Am I eligible to open an HSA?
- You must be enrolled in a qualified High Deductible Health Plan (HDHP)
- You are not covered by disqualifying coverage - disqualifying coverage includes other health plan coverage, including coverage under a spouse’s plan, Health FSA, HRA, telemedicine plan, or any other plan that provides disqualifying coverage before you have met the minimum HSA deductible.
- You are not enrolled in Medicare
- You are not someone else’s tax dependent
Can I enroll in an HSA under my name if my spouse has an HDHP plan?

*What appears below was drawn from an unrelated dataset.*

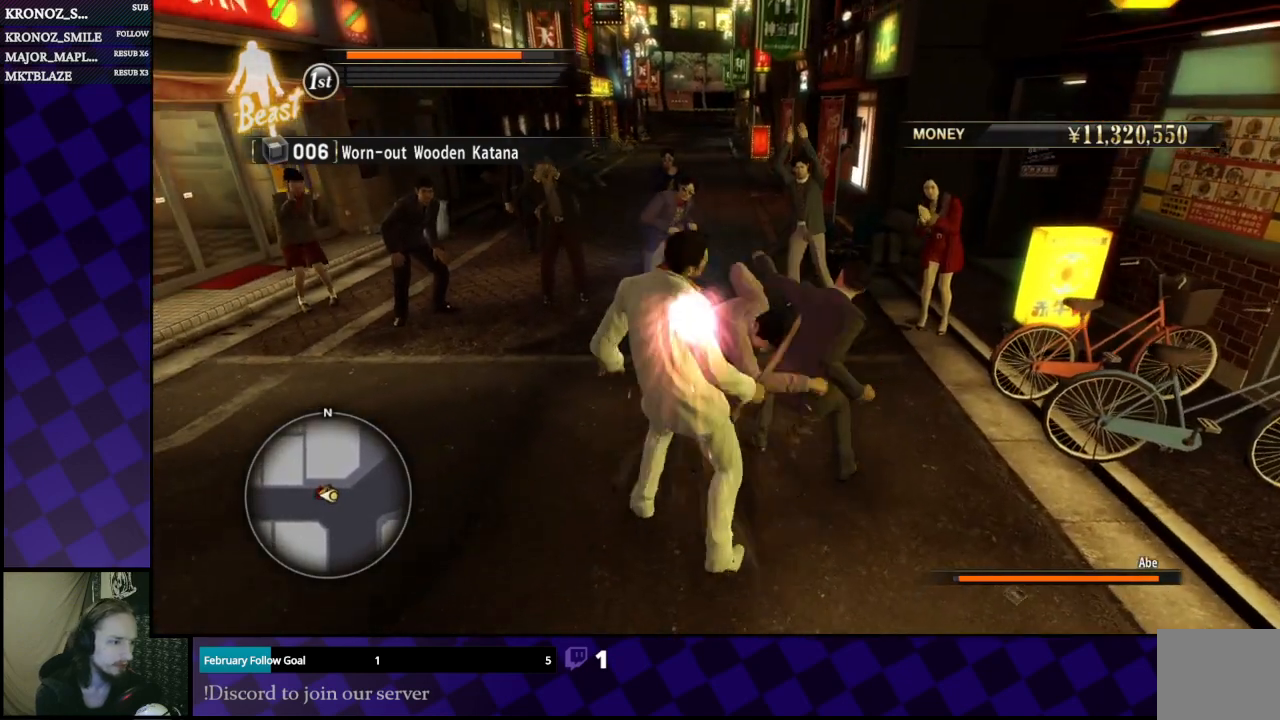
{"buttons": ["X"], "left_stick": "up", "right_stick": "center", "events": [[467, "X", "down"]]}
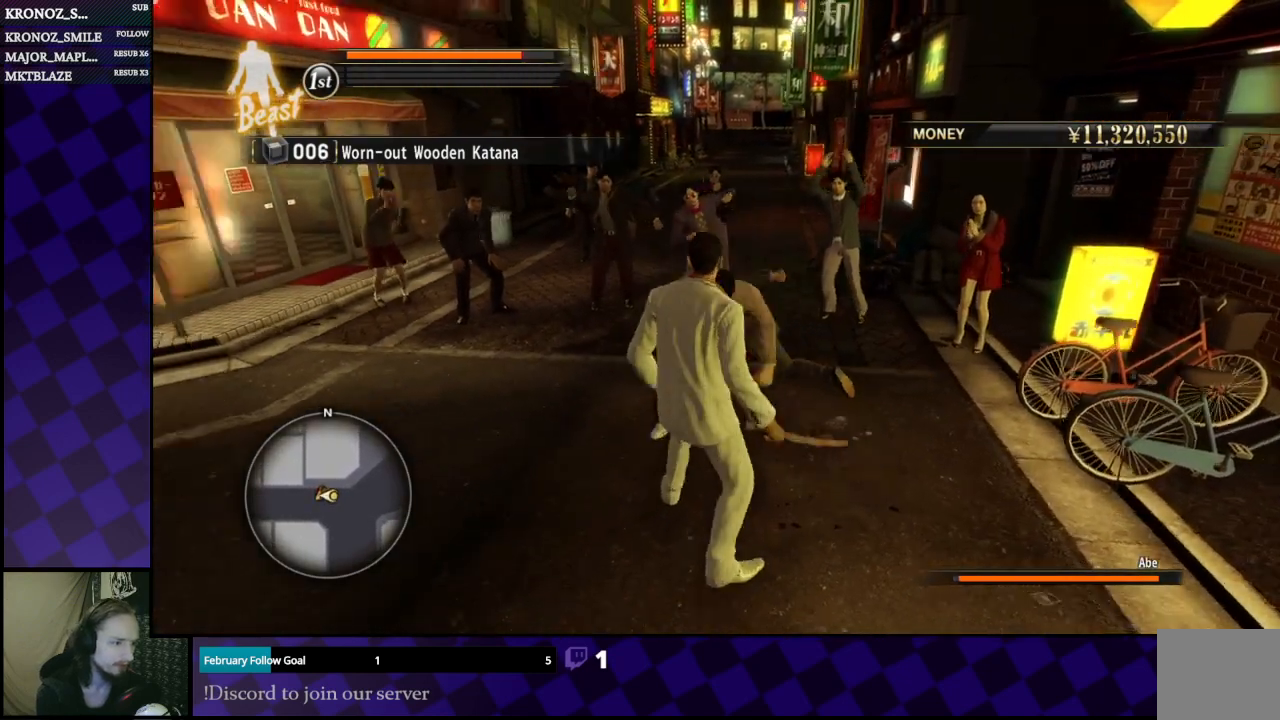
{"buttons": ["X"], "left_stick": "up-left", "right_stick": "center", "events": [[33, "X", "up"], [133, "X", "down"], [200, "X", "up"], [300, "X", "down"], [367, "X", "up"], [400, "left_stick", "up-left"], [467, "X", "down"]]}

No, but you can be enrolled in your spouse’s family coverage HSA.
When am I eligible to open an HSA?
You become HSA-eligible on the first day of the following month that you meet HSA eligibility criteria. If you elect an HDHP on March 15, you will become HSA eligible on April 1.
Can I open an HSA account in the middle of the year?
Yes, as long as you meet the HSA eligibility requirements.
What happens to my HSA if I lose eligibility?
If you lose HSA eligibility you will no longer be able to make contributions to the HSA account. However, the account is still yours and the money you’ve contributed is yours to keep. You also can still withdraw money from your account after you are no longer eligible to contribute.
You can still contribute to your HSA if you lost eligibility mid-month. For example, If your health plan changes on June 10, you can still make HSA contributions until June 30.